4. Fotogalerie der letzten Untersuchungen
Die Groppe und das Bachneunauge sind Fische, die von den Schülern mehrfach gefangen wurden. Sie zählen zu den stark gefährdeten Arten und insbesondere die Groppe ist ein Anzeiger für die Gewässer-Güteklasse 1. Man findet die Groppe nur in klaren und sauerstoffreichen Bächen und Flüssen. Gefangenen Fische werden natürlich direkt vor Ort wieder im Gewässer freigelassen
Die Werre zeigt an einigen Untersuchungsstellen eine sehr gute Gewässerstruktur. So ist hier beispielsweise der dichte natürliche Pflanzenbewuchs im Uferbereich, der unterschiedlich strukturierte Gewässerboden und das sehr günstige Breite-Tiefe-Verhältnis als sehr positiv zu bewerten. Daher finden sich hier in der Regel zahlreiche Zeigerorganismen der Güteklasse II.
Auch der Werre-Umfluter gehört zu den Probestellen. Er ist ebenfalls ein wichtiger Lebensraum, für Kleinlebewesen. Nach den Umbaumaßnahmen vor wenigen Jahren, fällt dieser künstliche Gewässerteil nun nicht mehr trocken. Damit ist er ganzjährig ein wichtiger Lebensraum für Wasserlebewesen. Um jedoch als Umgehungsroute für Wanderfische zu dienen (das Stauwehr an der Zuckerrübenfabrik bleibt für Wanderfische, wie den Lachs unüberwindlich), muss die Strömungsgeschwindigkeit im Mündungsbereich des Umfluters (Probestelle 4) erhöht werden.
Dieses Wehr staut das Werrewasser über mehrere hundert Meter auf. Es dient der Wasserentnahme für die Zuckerrübenabrik und ist für einige Fischarten ein unüberwindliches Hindernis.
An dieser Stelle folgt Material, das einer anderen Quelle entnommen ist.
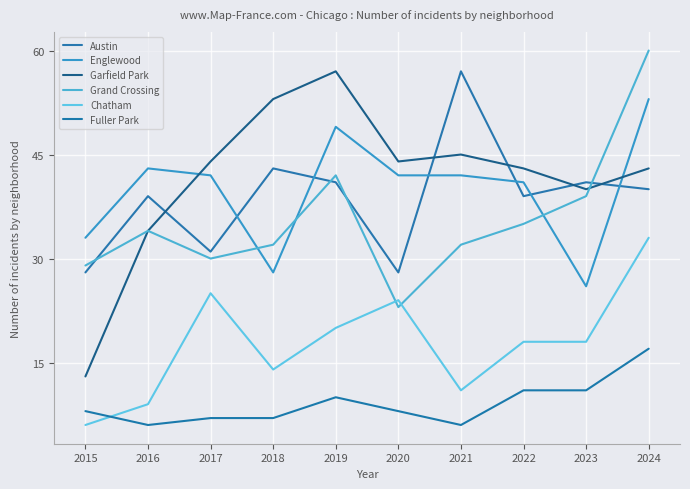

Which series has the largest total across all categories?

Garfield Park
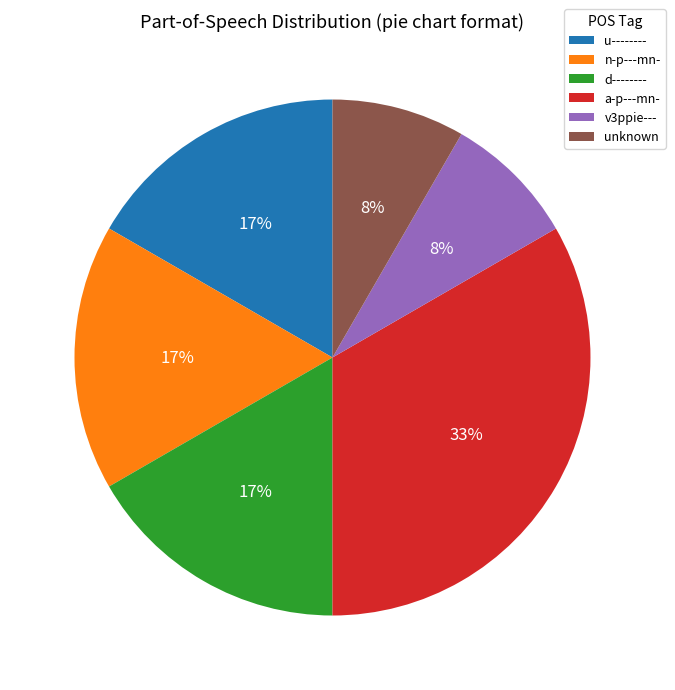

Count the number of slices in the pie.

6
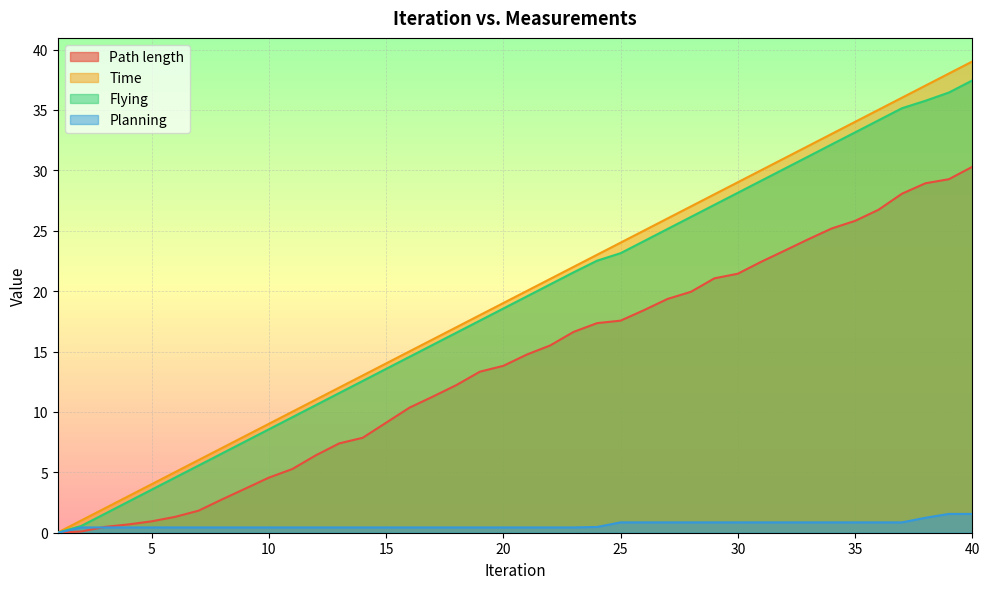

Rank the series by their maximum value, from lowest to highest.

Planning, Path length, Flying, Time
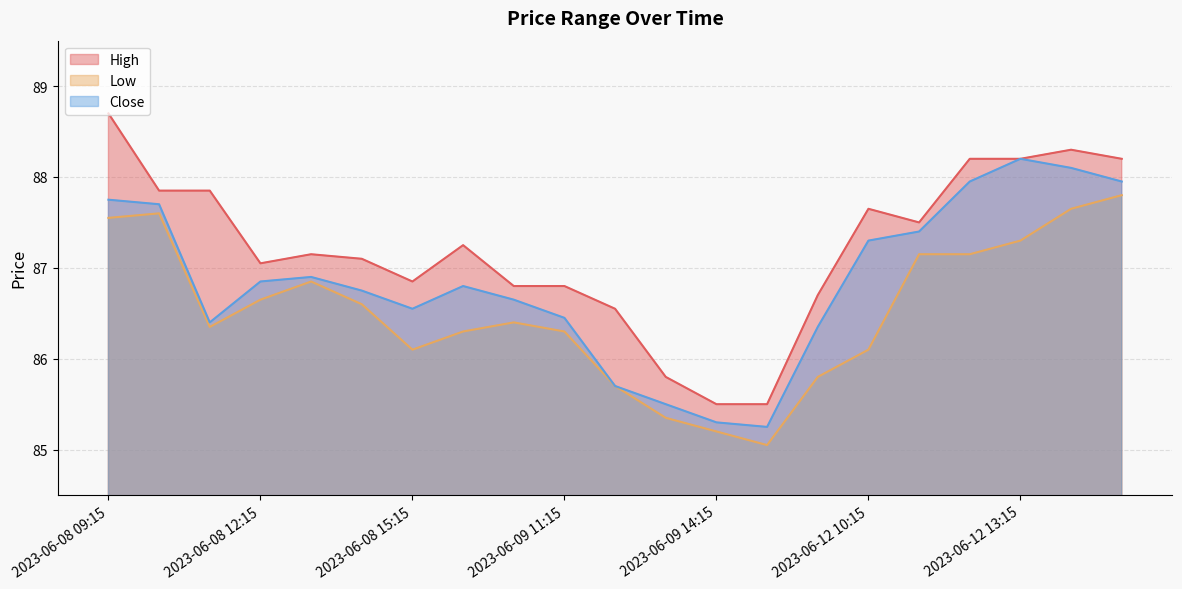

What is the average value of the High series?

87.2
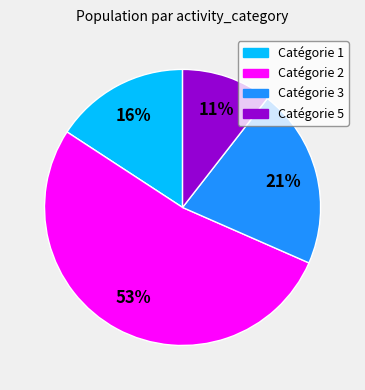

To the nearest percent, what is the average slice percentage?

25%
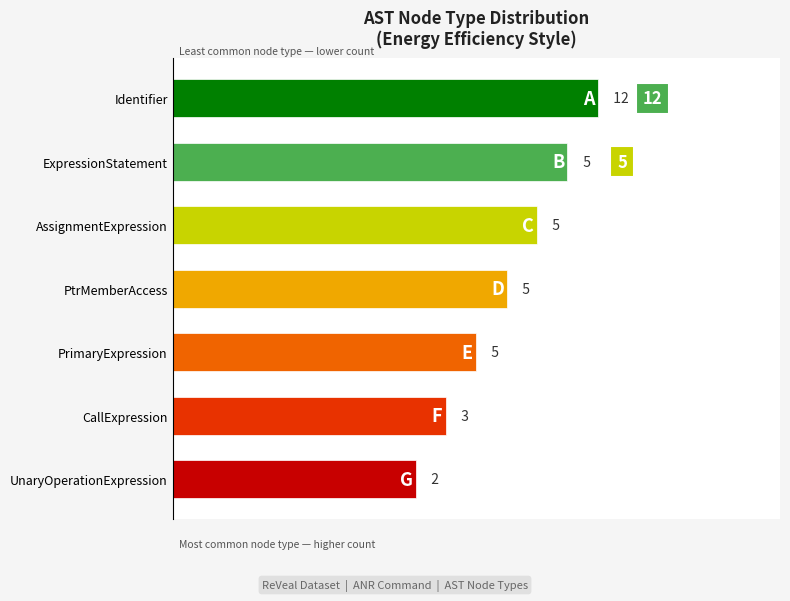

How many data points are less than 5?

2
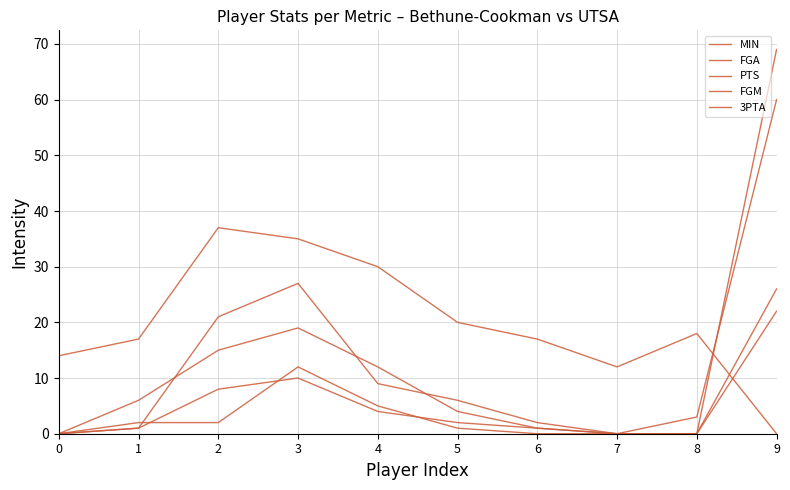

How many lines are shown in the chart?

5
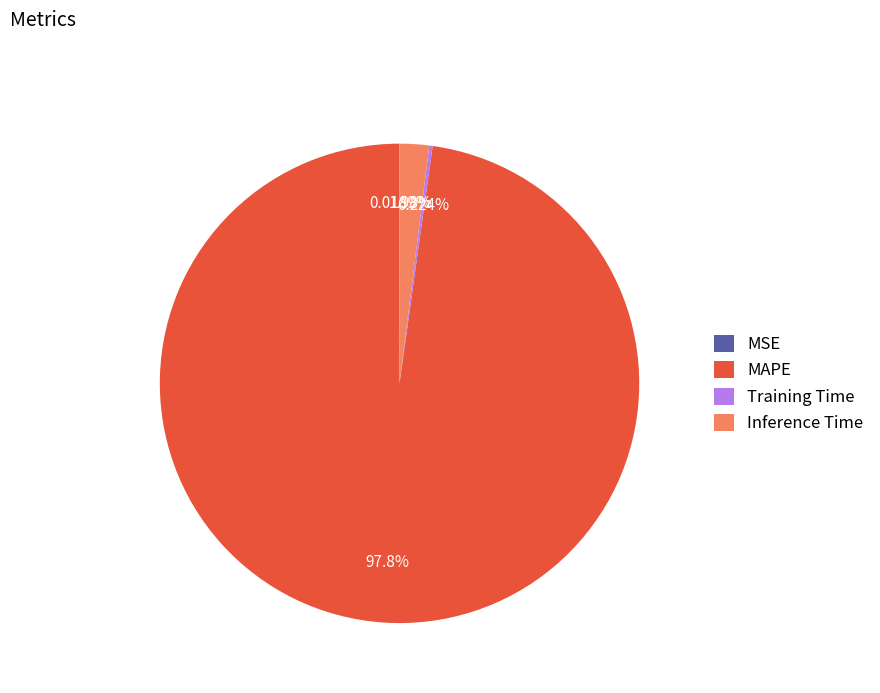

Does any single category account for the majority?

Yes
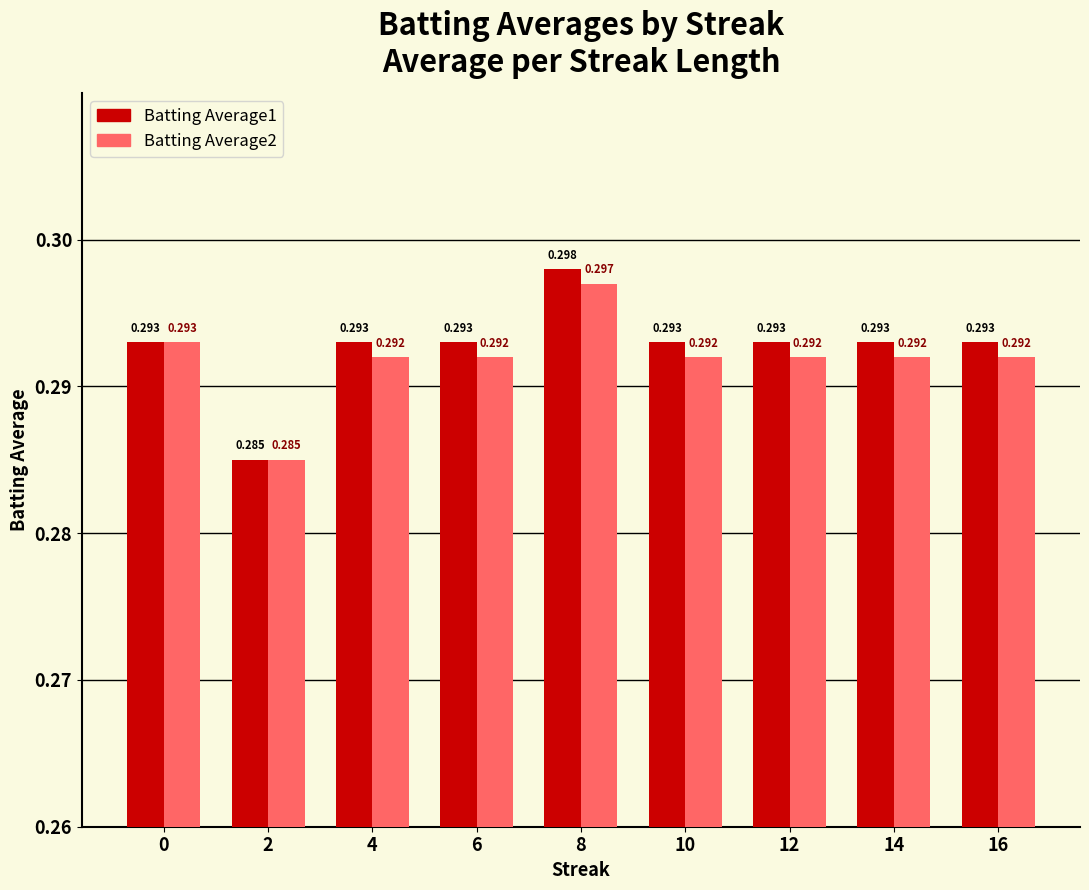

Which category has the highest value across all series?

8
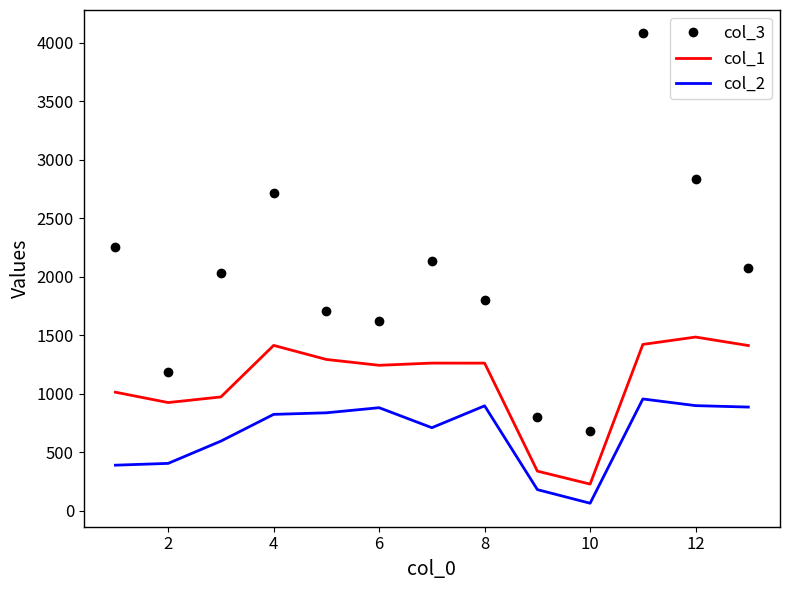

What is the average value of the col_1 series?

1097.4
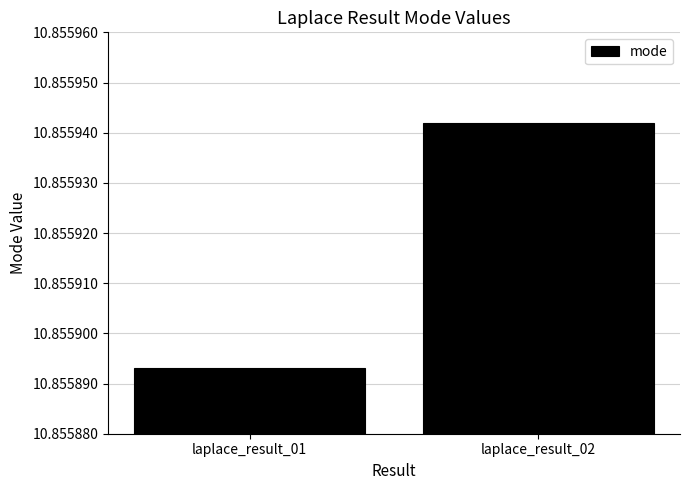

What is the sum of all values?

21.7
Die am Wehr befindliche Fischtreppe ermöglicht kleineren Fischarten den Aufstieg in der Werre. Für große Fische, wie den Lachs, ist diese Anlage jedoch kaum geeignet.
Auch an Probestellen, die auf den ersten Blick wenig einladen wirken, werden oft viele verschiedene Zeigerorganismen gefunden, die eine relativ gute Gewässerqualität anzeigen.
Liegt die Probestelle im Rückstaubereich eines Wehres, so lassen sich viele negative Auswirkungen beobachten. Die größere Wassertiefe und die langsame Fließgeschwindigkeit wirkt sich negativ auf den Sauerstoffgehalt des Wassers aus. Außerdem ist an solchen Stellen der Gewässerboden weitgehend verschlammt. Die Zahl der positiven Zeigerorganismen nimmt drastisch ab.